*EXCERPT*:
Segment Open

Figure 6.

Effects of cHSP60 on eNOS expression, superoxide anion production, and vasomotor functions in porcine coronary arteries. Porcine right coronary artery rings were cultured with cHSP60 (0.2, 2, or 10 µg/mL), with or without antioxidant SeMet (20 µM) for 24 h. (A) The eNOS mRNA levels were determined by real-time PCR. *P < 0.05, **P < 0.01, n = 4, t-test. (B) The superoxide anion (O⁻₂) levels were determined by lucigenin-enhanced chemiluminescence assay. The data were normalized with area (mm²) of the ring and are expressed as relative light units (RLU/s/mm²). **P < 0.05, n = 6, t-test. (C) Vasomotor function was determined by myograph analysis for cHSP60 (0.2, 2, or 10 µg/mL) treatment group. After cHSP60 treatment, porcine right coronary artery rings were pre-contracted with thromboxane A2 analogue U46619 (3 × 10⁻⁸ M) and then subjected to endothelium-dependent relaxation by adding a series of concentrations of bradykinin (10⁻⁹–10⁻⁵ M). *P < 0.05, n = 10, ANOVA. (D) Vasomotor functions determined by myograph analysis for HI-cHSP60, SeMet, and SeMet plus cHSP60 treatment groups. The endothelium-dependent relaxation in response to a series of concentrations of bradykinin in each treatment group did not show any change compared with untreated controls.

Segment Closed

*ABOUT THIS TASK*: Copy the figure caption above on cHSP60 in porcine coronary arteries word for word, in full.

[Records from a data collection]
Segment Open

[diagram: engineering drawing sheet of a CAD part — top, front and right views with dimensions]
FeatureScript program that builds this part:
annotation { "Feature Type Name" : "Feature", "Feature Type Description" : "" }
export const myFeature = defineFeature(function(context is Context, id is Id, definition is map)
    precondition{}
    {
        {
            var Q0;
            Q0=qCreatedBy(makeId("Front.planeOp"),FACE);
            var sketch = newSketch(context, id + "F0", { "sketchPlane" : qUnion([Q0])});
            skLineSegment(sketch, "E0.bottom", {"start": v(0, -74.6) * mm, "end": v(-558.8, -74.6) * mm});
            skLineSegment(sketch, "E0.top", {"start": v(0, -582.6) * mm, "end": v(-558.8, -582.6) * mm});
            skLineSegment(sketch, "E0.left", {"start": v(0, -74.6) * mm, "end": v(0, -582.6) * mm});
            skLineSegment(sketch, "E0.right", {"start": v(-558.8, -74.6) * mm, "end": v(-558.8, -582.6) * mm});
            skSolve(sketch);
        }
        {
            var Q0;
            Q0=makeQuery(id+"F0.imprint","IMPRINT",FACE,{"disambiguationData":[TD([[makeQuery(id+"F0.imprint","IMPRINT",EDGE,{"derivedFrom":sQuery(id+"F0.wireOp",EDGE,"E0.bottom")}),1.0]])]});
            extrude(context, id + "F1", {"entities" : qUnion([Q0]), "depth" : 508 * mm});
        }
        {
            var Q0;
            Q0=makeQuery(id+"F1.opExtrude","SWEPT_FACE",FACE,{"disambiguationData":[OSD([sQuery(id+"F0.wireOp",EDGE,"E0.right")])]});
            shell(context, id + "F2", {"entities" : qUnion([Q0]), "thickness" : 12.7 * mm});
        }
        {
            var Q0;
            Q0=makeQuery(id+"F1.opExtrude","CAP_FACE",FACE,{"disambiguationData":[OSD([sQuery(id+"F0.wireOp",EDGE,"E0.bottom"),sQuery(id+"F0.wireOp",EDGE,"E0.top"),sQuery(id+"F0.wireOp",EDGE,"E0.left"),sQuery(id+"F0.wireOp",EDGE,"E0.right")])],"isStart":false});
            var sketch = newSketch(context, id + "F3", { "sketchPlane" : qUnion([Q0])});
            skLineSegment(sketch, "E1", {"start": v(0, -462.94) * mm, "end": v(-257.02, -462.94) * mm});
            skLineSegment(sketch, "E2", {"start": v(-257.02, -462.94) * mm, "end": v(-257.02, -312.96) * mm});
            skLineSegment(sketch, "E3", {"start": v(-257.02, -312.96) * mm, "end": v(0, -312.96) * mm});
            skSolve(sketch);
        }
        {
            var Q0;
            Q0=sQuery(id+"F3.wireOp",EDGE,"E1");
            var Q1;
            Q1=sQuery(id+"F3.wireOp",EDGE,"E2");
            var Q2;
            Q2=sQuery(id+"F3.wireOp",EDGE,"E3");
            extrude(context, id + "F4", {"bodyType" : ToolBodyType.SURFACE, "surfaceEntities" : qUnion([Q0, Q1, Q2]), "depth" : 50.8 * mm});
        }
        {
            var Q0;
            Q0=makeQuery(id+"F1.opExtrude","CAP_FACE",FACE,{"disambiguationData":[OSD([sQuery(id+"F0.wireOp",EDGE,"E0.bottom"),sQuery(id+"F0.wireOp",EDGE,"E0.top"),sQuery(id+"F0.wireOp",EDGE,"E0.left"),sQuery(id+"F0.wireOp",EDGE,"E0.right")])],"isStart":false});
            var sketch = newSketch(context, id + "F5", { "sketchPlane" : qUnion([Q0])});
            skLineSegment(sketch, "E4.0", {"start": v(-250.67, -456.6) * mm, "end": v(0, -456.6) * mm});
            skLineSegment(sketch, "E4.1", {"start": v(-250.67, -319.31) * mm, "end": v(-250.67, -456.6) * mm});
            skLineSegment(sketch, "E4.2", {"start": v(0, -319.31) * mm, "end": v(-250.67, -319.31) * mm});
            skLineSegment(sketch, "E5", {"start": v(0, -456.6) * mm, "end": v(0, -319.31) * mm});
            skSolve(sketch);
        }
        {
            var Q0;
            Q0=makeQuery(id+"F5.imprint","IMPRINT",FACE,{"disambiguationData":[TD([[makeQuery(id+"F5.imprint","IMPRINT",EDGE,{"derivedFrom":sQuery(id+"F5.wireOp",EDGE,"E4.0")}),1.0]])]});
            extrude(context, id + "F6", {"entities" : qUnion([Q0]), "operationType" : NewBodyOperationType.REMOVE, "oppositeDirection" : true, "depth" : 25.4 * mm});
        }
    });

Segment Closed

*SOLUTION TO THE PROBLEM*:
Figure 6.

Effects of cHSP60 on eNOS expression, superoxide anion production, and vasomotor functions in porcine coronary arteries. Porcine right coronary artery rings were cultured with cHSP60 (0.2, 2, or 10 µg/mL), with or without antioxidant SeMet (20 µM) for 24 h. (A) The eNOS mRNA levels were determined by real-time PCR. *P < 0.05, **P < 0.01, n = 4, t-test. (B) The superoxide anion (O⁻₂) levels were determined by lucigenin-enhanced chemiluminescence assay. The data were normalized with area (mm²) of the ring and are expressed as relative light units (RLU/s/mm²). **P < 0.05, n = 6, t-test. (C) Vasomotor function was determined by myograph analysis for cHSP60 (0.2, 2, or 10 µg/mL) treatment group. After cHSP60 treatment, porcine right coronary artery rings were pre-contracted with thromboxane A2 analogue U46619 (3 × 10⁻⁸ M) and then subjected to endothelium-dependent relaxation by adding a series of concentrations of bradykinin (10⁻⁹–10⁻⁵ M). *P < 0.05, n = 10, ANOVA. (D) Vasomotor functions determined by myograph analysis for HI-cHSP60, SeMet, and SeMet plus cHSP60 treatment groups. The endothelium-dependent relaxation in response to a series of concentrations of bradykinin in each treatment group did not show any change compared with untreated controls.